In the US: Sundays, 10/9c, Lifetime
In the UK: Netflix. No airdate yet
One of the accusations against the #MeToo movement is that it’s ruining creativity. “Think of all the talented men whose lives are being destroyed and who can no longer make works of creative genius.” The obvious rejoinder is to think of all the talented women whose lives have already been destroyed and who never got to make their works of creative genius.
However, You offers a subtly different benefit of #MeToo – it can provide fresh, creative looks at otherwise tired and hackneyed concepts. On the face of it, You is a charming but otherwise tedious romance. Joe Goldberg (Gossip Girl‘s Penn Badgley) is a witty, charming book shop manager looking for the girl of his dreams. He’s been burned before, though, so he has to be careful about who he risks his heart on.
Then, one day, into his shop walks graduate student and aspiring poet Guinevere Beck (Once Upon A Time‘s Elizabeth Lail), they flirt, they hit it off and he wonders if she’s the one. If only she didn’t already have a really unreliable, useless boyfriend (Lou Taylor Pucci). Then, after one terrible night at a poetry recital, Beck is so drunk and sad that she drops her phone on the subway tracks and falls in front of her train. But coincidentally, who should be there to rescue her but Goldberg? It’s like Fate is trying to tell them both something.

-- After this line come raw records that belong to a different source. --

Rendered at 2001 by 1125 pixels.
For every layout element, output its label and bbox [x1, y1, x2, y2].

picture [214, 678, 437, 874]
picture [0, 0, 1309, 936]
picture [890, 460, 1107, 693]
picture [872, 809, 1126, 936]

So far, so ordinary. But despite being written by Gossip Girl‘s Sera Gamble, You owes far more to Arthur Chu’s famous essay, Your Princess is in Another Castle, than to the likes of Serendipity.
Because Goldberg is actually a stalker – and quite a dangerous one at that. He knows how to hack social media to find out your interests and to use geolocation tags in photos to find out where you live. He’s sympathetic and smart enough to con himself into your apartment when the workmen are there, and he can palm your phone when you’re least expecting it.
All while thinking he’s the hero of the piece as he slams a hammer into a perceived wrong-doer’s head, just to protect you from anyone who would hurt you. What wouldn’t a hero do in the name of love?
You psycho
The show is actually a very clever examination of male entitlement. Told almost entirely from Badgley’s viewpoint – because even when Lail thinks she’s alone, she’s not – the show depicts how men (#NotAllMen) can romanticise women and create a two-dimensional view of them divorced from reality, but also feel they’re entitled to that woman’s affections if they do things for them. This isn’t a caricature of a stalker in the style of Criminal Minds, but a reasonably nuanced psychological examination of a man who’d do anything for love, the book-loving, seemingly sympathetic and kind Joe Goldberg being just a couple of millimetres away from the equally literate, witty, working class Dan Humphrey of Gossip Girl.
At the same time, You also deconstructs the tropes of romantic comedies and movies, Badgley himself reminding viewers in voice-over that they might have seen a hero in a similar position to his as he hides behind a shower curtain in Lail’s apartment, hoping not to be discovered as water cascades down onto him. In an era when entitled men who try to woo back uninterested women are still heralded as heart-broken romantic heroes rather than dangerous, no matter how inappropriate or abusive their behaviour, the juxtaposition of Badgley’s self-perception and his terrifying behaviour shows that it’s just the flip-side of the Say Anything coin.
The show presents a dichotomy for Lail. While You‘s attention is focused on her through Badgley, we never hear her thoughts, only his, ironically seeming to make the show an exemplar of the male gaze. Yet even while Badgley is coming up with plausible explanations for Lail’s behaviour that fit into his personal narrative, we’re getting to see a more three-dimensional side of her, creeping through his construct. While Pucci is providing one explanation (“She’s a gold digger… she’ll sleep with anyone to get what she wants”) and Badgley is developing his own (Lail is a princess who needs his white knight to protect her), Lail is having to navigate all these narrative being constructed for her by men, simply so she can become a poet – and perhaps meet a good, smart guy along the way. She’s not an angel or a demon, virgin or whore, but a three-dimensional woman trying to do her best in a patriarchal world.
You win
Badgley is brilliantly cast here. He’s the kind of guy any smart woman would want as a boyfriend and Gamble’s scripts give him delightfully crunchy dialogue to play with. Yet he’s able to intimate an occasional coldness and a flaring of anger that hint at the darkness beneath his surface.
Meanwhile, Lail is dazzling, the kind of woman any nerdy guy would fall for, a suitably blank canvas that they can paint their own ideas onto, while still managing to provide depth for anyone willing to look.
Were it not for his whole “imprisoning people in cages and murdering”, you’d be dying for the two to get together. Indeed, part of the show’s cleverness is that it fits the standard rom-com plotting so closely, you still want them to get together through conditioned reflex, even knowing what you do about Badgley.
You watch
It’s not entirely flawless. There are too many coincidences and too many people being too trusting. But You‘s a really enjoyable, clever romantic thriller with a real socio-political subtext that means you should definitely give a try.